Stored entries

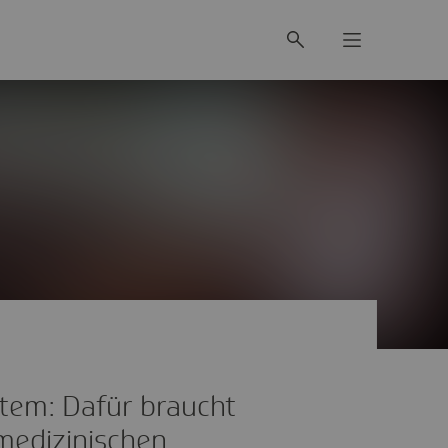
tem: Dafür braucht
medizinischen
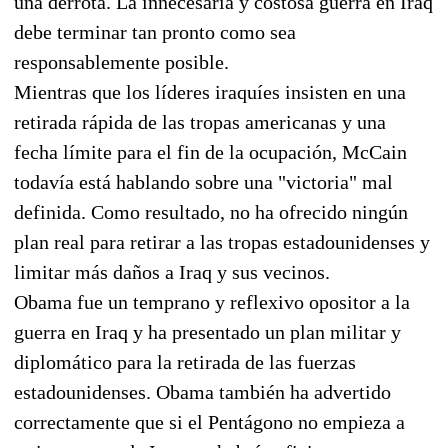
una derrota. La innecesaria y costosa guerra en Iraq
debe terminar tan pronto como sea
responsablemente posible.
Mientras que los líderes iraquíes insisten en una
retirada rápida de las tropas americanas y una
fecha límite para el fin de la ocupación, McCain
todavía está hablando sobre una "victoria" mal
definida. Como resultado, no ha ofrecido ningún
plan real para retirar a las tropas estadounidenses y
limitar más daños a Iraq y sus vecinos.
Obama fue un temprano y reflexivo opositor a la
guerra en Iraq y ha presentado un plan militar y
diplomático para la retirada de las fuerzas
estadounidenses. Obama también ha advertido
correctamente que si el Pentágono no empieza a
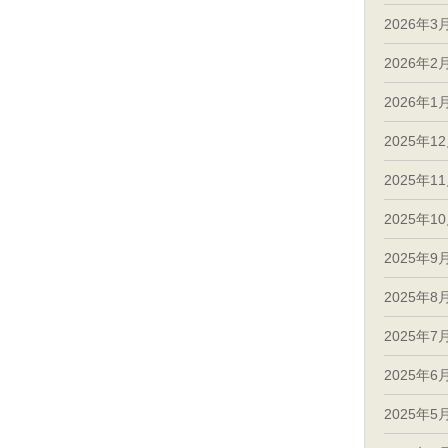
2026年3
2026年2
2026年1
2025年1
2025年1
2025年1
2025年9
2025年8
2025年7
2025年6
2025年5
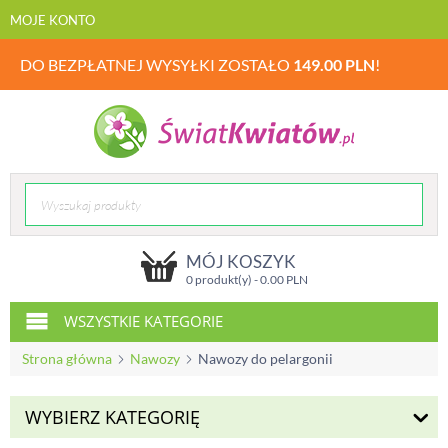
MOJE KONTO
DO BEZPŁATNEJ WYSYŁKI ZOSTAŁO
149.00
PLN
!
MÓJ KOSZYK
0 produkt(y) -
0.00
PLN
WSZYSTKIE KATEGORIE
Strona główna
Nawozy
Nawozy do pelargonii
WYBIERZ KATEGORIĘ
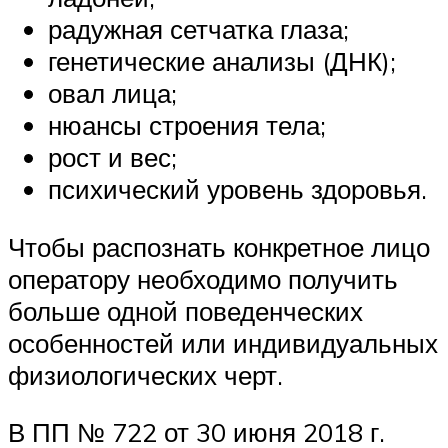
радужная сетчатка глаза;
генетические анализы (ДНК);
овал лица;
нюансы строения тела;
рост и вес;
психический уровень здоровья.
Чтобы распознать конкретное лицо
оператору необходимо получить
больше одной поведенческих
особенностей или индивидуальных
физиологических черт.
В ПП № 722 от 30 июня 2018 г.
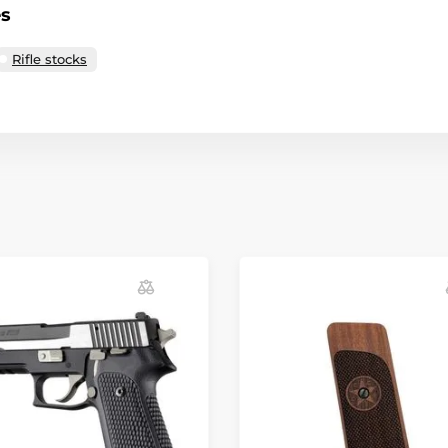
es
Rifle stocks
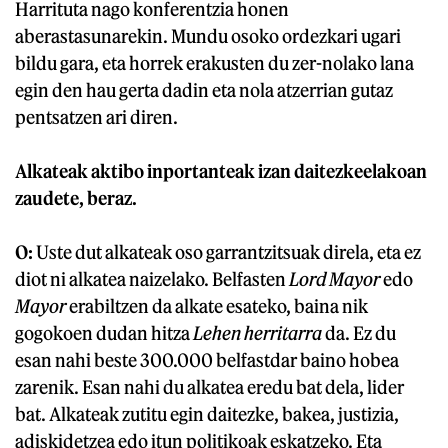
Harrituta nago konferentzia honen
aberastasunarekin. Mundu osoko ordezkari ugari
bildu gara, eta horrek erakusten du zer-nolako lana
egin den hau gerta dadin eta nola atzerrian gutaz
pentsatzen ari diren.
Alkateak aktibo inportanteak izan daitezkeelakoan
zaudete, beraz.
O:
Uste dut alkateak oso garrantzitsuak direla, eta ez
diot ni alkatea naizelako. Belfasten
Lord Mayor
edo
Mayor
erabiltzen da alkate esateko, baina nik
gogokoen dudan hitza
Lehen herritarra
da. Ez du
esan nahi beste 300.000 belfastdar baino hobea
zarenik. Esan nahi du alkatea eredu bat dela, lider
bat. Alkateak zutitu egin daitezke, bakea, justizia,
adiskidetzea edo itun politikoak eskatzeko. Eta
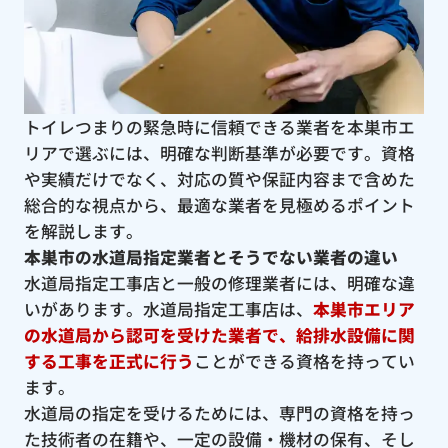
トイレつまりの緊急時に信頼できる業者を本巣市エ
リアで選ぶには、明確な判断基準が必要です。資格
や実績だけでなく、対応の質や保証内容まで含めた
総合的な視点から、最適な業者を見極めるポイント
を解説します。
本巣市の水道局指定業者とそうでない業者の違い
水道局指定工事店と一般の修理業者には、明確な違
いがあります。水道局指定工事店は、
本巣市エリア
の水道局から認可を受けた業者で、給排水設備に関
する工事を正式に行う
ことができる資格を持ってい
ます。
水道局の指定を受けるためには、専門の資格を持っ
た技術者の在籍や、一定の設備・機材の保有、そし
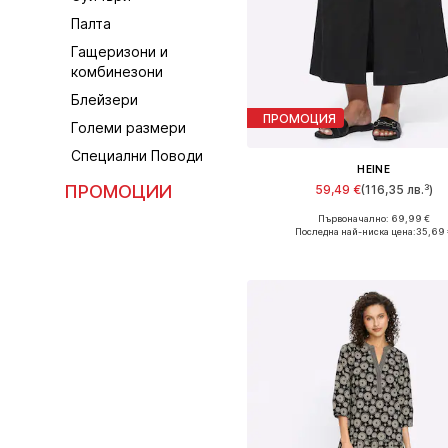
Палта
Гащеризони и
комбинезони
Блейзери
ПРОМОЦИЯ
Големи размери
Специални Поводи
HEINE
ПРОМОЦИИ
59,49 €
(116,35 лв.³)
Първоначално: 69,99 €
Налични размери: 38, 40, 42, 
Последна най-ниска цена:
35,69 
Добави в кошницат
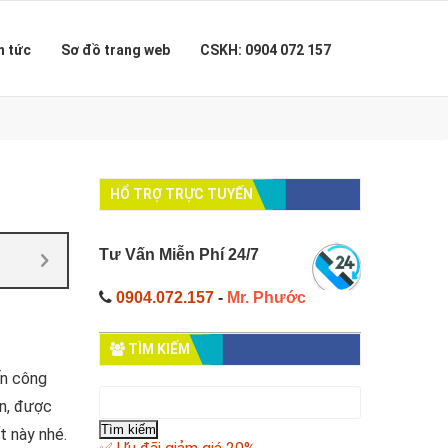
n tức
Sơ đồ trang web
CSKH: 0904 072 157
HỔ TRỢ TRỰC TUYẾN
Tư Vấn Miễn Phí 24/7
0904.072.157
-
Mr. Phước
TÌM KIẾM
ấn công
Tìm
ín, được
kiếm
cho:
t này nhé.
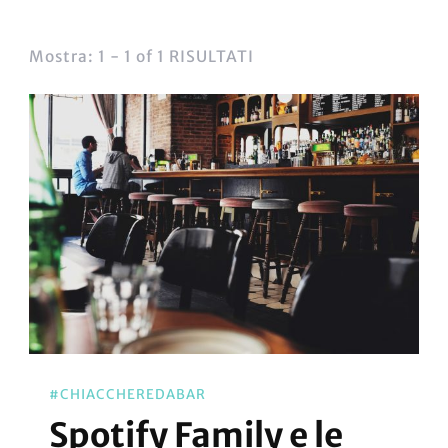
Mostra: 1 - 1 of 1 RISULTATI
#CHIACCHEREDABAR
Spotify Family e le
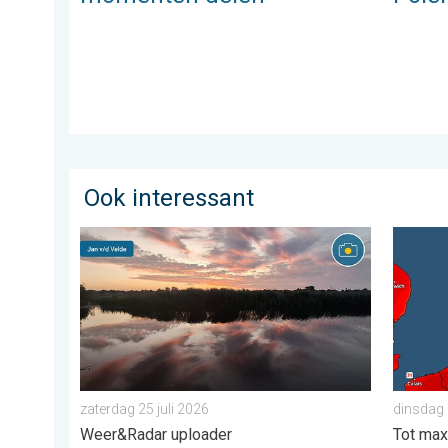
Ook interessant
Stuur jouw weerfoto van de week!. Weer&Radar upload
Woensda
zaterdag 25 juli 2026
dinsdag 
Weer&Radar uploader
Tot max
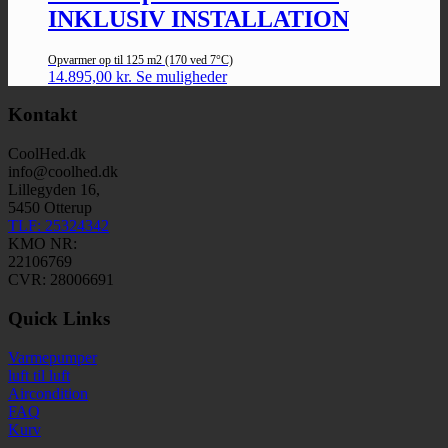
INKLUSIV INSTALLATION
Opvarmer op til 125 m2 (170 ved 7°C)
14.895,00
kr.
Se muligheder
Kontakt
CoolHed.dk
info@coolhed.dk
Lillegyden 16,
5450 Otterup
TLF: 25324342
KMO NR:
22106769
CVR: 28006691
Quick Links
Varmepumper
luft til luft
Aircondition
FAQ
Kurv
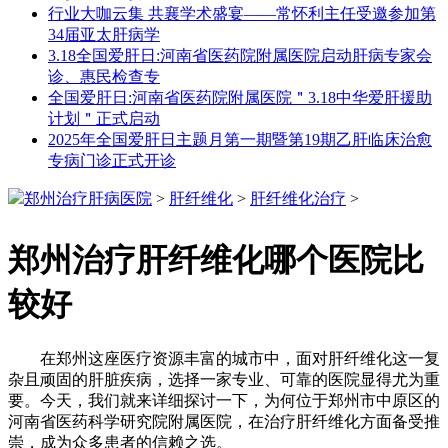
行业大咖云集 共襄学术盛宴——常怀利主任受邀参加第
34届亚太肝病学
3.18全国爱肝日:河南省医药院附属医院启动肝病专家会
诊、惠民检查专
全国爱肝日:河南省医药院附属医院＂3.18中华爱肝援助
计划＂正式启动
2025年全国爱肝日主题月第一期暨第19期乙肝临床治愈
专病门诊正式开诊
郑州治疗肝病医院
>
肝纤维化
>
肝纤维化治疗
>
郑州治疗肝纤维化哪个医院比
较好
在郑州这座医疗资源丰富的城市中，面对肝纤维化这一复
杂且顽固的肝脏疾病，选择一家专业、可靠的医院显得尤为重
要。今天，我们就来详细探讨一下，为何位于郑州市中原区的
河南省医药科学研究院附属医院，在治疗肝纤维化方面备受推
崇，成为众多患者的信赖之选。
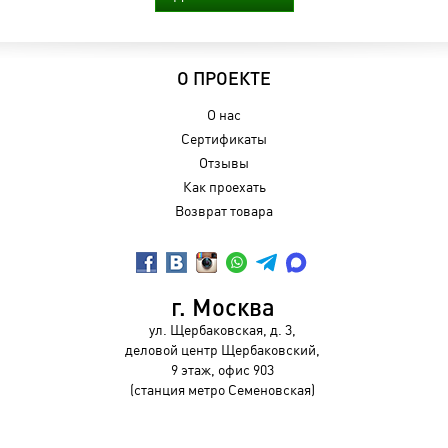
О ПРОЕКТЕ
О нас
Сертификаты
Отзывы
Как проехать
Возврат товара
г. Москва
ул. Щербаковская, д. 3,
деловой центр Щербаковский,
9 этаж, офис 903
(станция метро Семеновская)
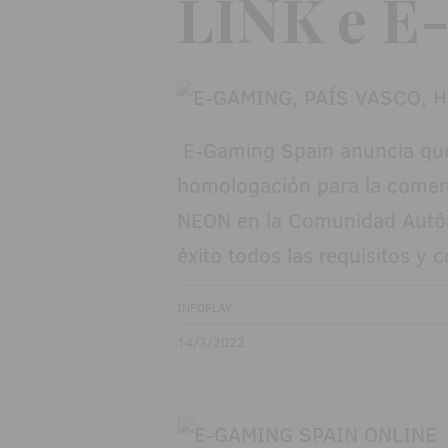
LINK e E-
E-Gaming Spain anuncia que 
homologación para la comerc
NEON en la Comunidad Autón
éxito todos las requisitos y 
INFOPLAY
14/3/2022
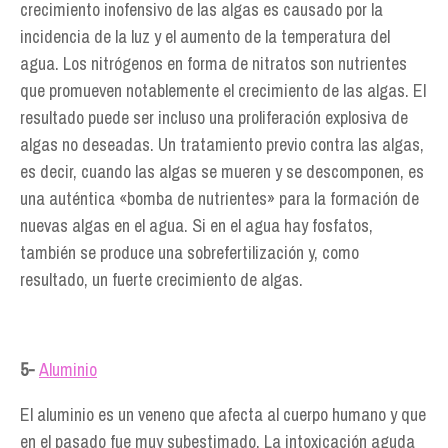
crecimiento inofensivo de las algas es causado por la
incidencia de la luz y el aumento de la temperatura del
agua. Los nitrógenos en forma de nitratos son nutrientes
que promueven notablemente el crecimiento de las algas. El
resultado puede ser incluso una proliferación explosiva de
algas no deseadas. Un tratamiento previo contra las algas,
es decir, cuando las algas se mueren y se descomponen, es
una auténtica «bomba de nutrientes» para la formación de
nuevas algas en el agua. Si en el agua hay fosfatos,
también se produce una sobrefertilización y, como
resultado, un fuerte crecimiento de algas.
5-
Aluminio
El aluminio es un veneno que afecta al cuerpo humano y que
en el pasado fue muy subestimado. La intoxicación aguda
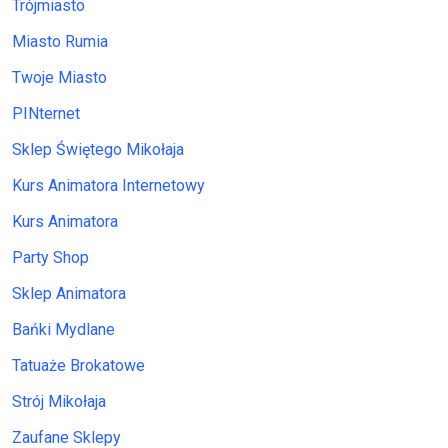
Trójmiasto
Miasto Rumia
Twoje Miasto
PINternet
Sklep Świętego Mikołaja
Kurs Animatora Internetowy
Kurs Animatora
Party Shop
Sklep Animatora
Bańki Mydlane
Tatuaże Brokatowe
Strój Mikołaja
Zaufane Sklepy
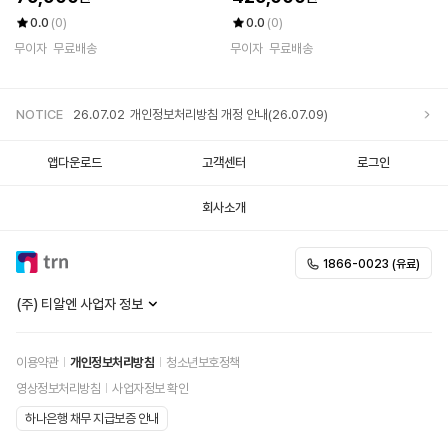
0.0
(0)
0.0
(0)
무이자
무료배송
무이자
무료배송
NOTICE
26.07.02
개인정보처리방침 개정 안내(26.07.09)
앱다운로드
고객센터
로그인
회사소개
1866-0023 (유료)
(주) 티알엔 사업자 정보
이용약관
개인정보처리방침
청소년보호정책
영상정보처리방침
사업자정보 확인
하나은행 채무 지급보증 안내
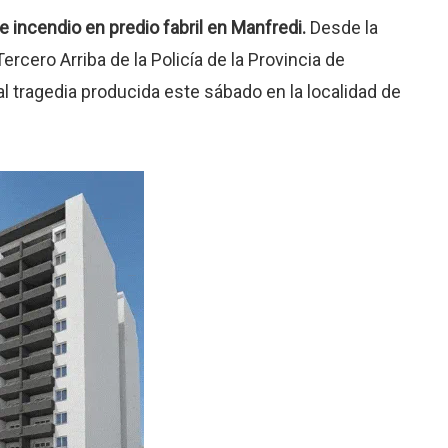
e incendio en predio fabril en Manfredi.
Desde la
rcero Arriba de la Policía de la Provincia de
al tragedia producida este sábado en la localidad de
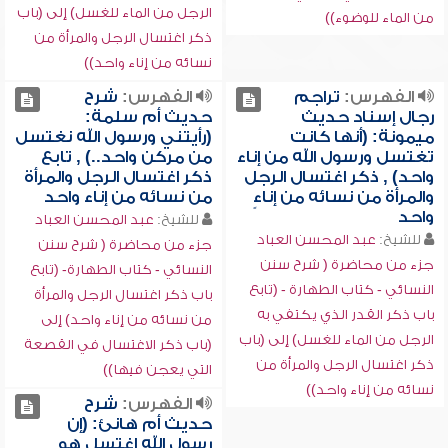
الرجل من الماء للغسل) إلى (باب
من الماء للوضوء))
ذكر اغتسال الرجل والمرأة من
نسائه من إناء واحد))
الفهرس:
تراجم
الفهرس:
شرح
رجال إسناد حديث
حديث أم سلمة:
ميمونة: (أنها كانت
(رأيتني ورسول الله نغتسل
تغتسل ورسول الله من إناء
من مركن واحد..) , تابع
واحد) , ذكر اغتسال الرجل
ذكر اغتسال الرجل والمرأة
والمرأة من نسائه من إناءٍ
من نسائه من إناء واحد
واحد
للشيخ:
عبد المحسن العباد
للشيخ:
عبد المحسن العباد
جزء من محاضرة ( شرح سنن
جزء من محاضرة ( شرح سنن
النسائي - كتاب الطهارة- (تابع
النسائي - كتاب الطهارة - (تابع
باب ذكر اغتسال الرجل والمرأة
باب ذكر القدر الذي يكتفي به
من نسائه من إناء واحد) إلى
الرجل من الماء للغسل) إلى (باب
(باب ذكر الاغتسال في القصعة
ذكر اغتسال الرجل والمرأة من
التي يعجن فيها))
نسائه من إناء واحد))
الفهرس:
شرح
حديث أم هانئ: (إن
رسول الله اغتسل هو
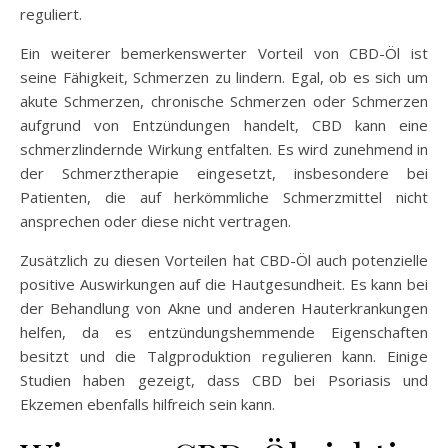
reguliert.
Ein weiterer bemerkenswerter Vorteil von CBD-Öl ist
seine Fähigkeit, Schmerzen zu lindern. Egal, ob es sich um
akute Schmerzen, chronische Schmerzen oder Schmerzen
aufgrund von Entzündungen handelt, CBD kann eine
schmerzlindernde Wirkung entfalten. Es wird zunehmend in
der Schmerztherapie eingesetzt, insbesondere bei
Patienten, die auf herkömmliche Schmerzmittel nicht
ansprechen oder diese nicht vertragen.
Zusätzlich zu diesen Vorteilen hat CBD-Öl auch potenzielle
positive Auswirkungen auf die Hautgesundheit. Es kann bei
der Behandlung von Akne und anderen Hauterkrankungen
helfen, da es entzündungshemmende Eigenschaften
besitzt und die Talgproduktion regulieren kann. Einige
Studien haben gezeigt, dass CBD bei Psoriasis und
Ekzemen ebenfalls hilfreich sein kann.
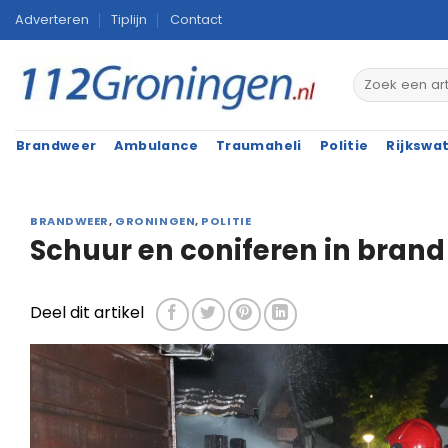
Ga
Adverteren
Tiplijn
Contact
naar
inhoud
Brandweer
Ambulance
Traumaheli
Politie
Rijkswa
BRANDWEER
,
GRONINGEN
,
POLITIE
Schuur en coniferen in brand
Deel dit artikel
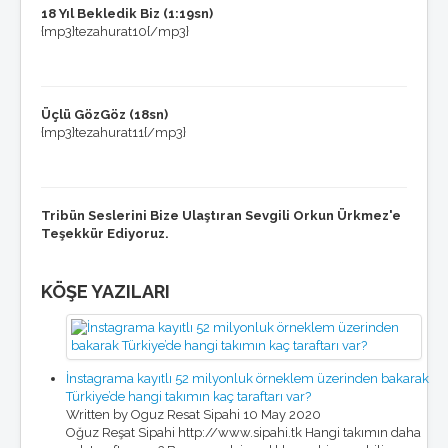
18 Yıl Bekledik Biz (1:19sn)
{mp3}tezahurat10{/mp3}
Üçlü GözGöz (18sn)
{mp3}tezahurat11{/mp3}
Tribün Seslerini Bize Ulaştıran Sevgili Orkun Ürkmez'e
Teşekkür Ediyoruz.
KÖŞE YAZILARI
İnstagrama kayıtlı 52 milyonluk örneklem üzerinden bakarak
Türkiye’de hangi takımın kaç taraftarı var?
Written by Oguz Resat Sipahi
10 May 2020
Oğuz Reşat Sipahi http://www.sipahi.tk Hangi takımın daha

* REQUIREMENT: Start at the top of the entries and repeat each line exactly, ending at the line that contains "retirada rápida de". Pictures are not part of the copy.

* EXERCISE OUTPUT:
tem: Dafür braucht
medizinischen
una derrota. La innecesaria y costosa guerra en Iraq
debe terminar tan pronto como sea
responsablemente posible.
Mientras que los líderes iraquíes insisten en una
retirada rápida de las tropas americanas y una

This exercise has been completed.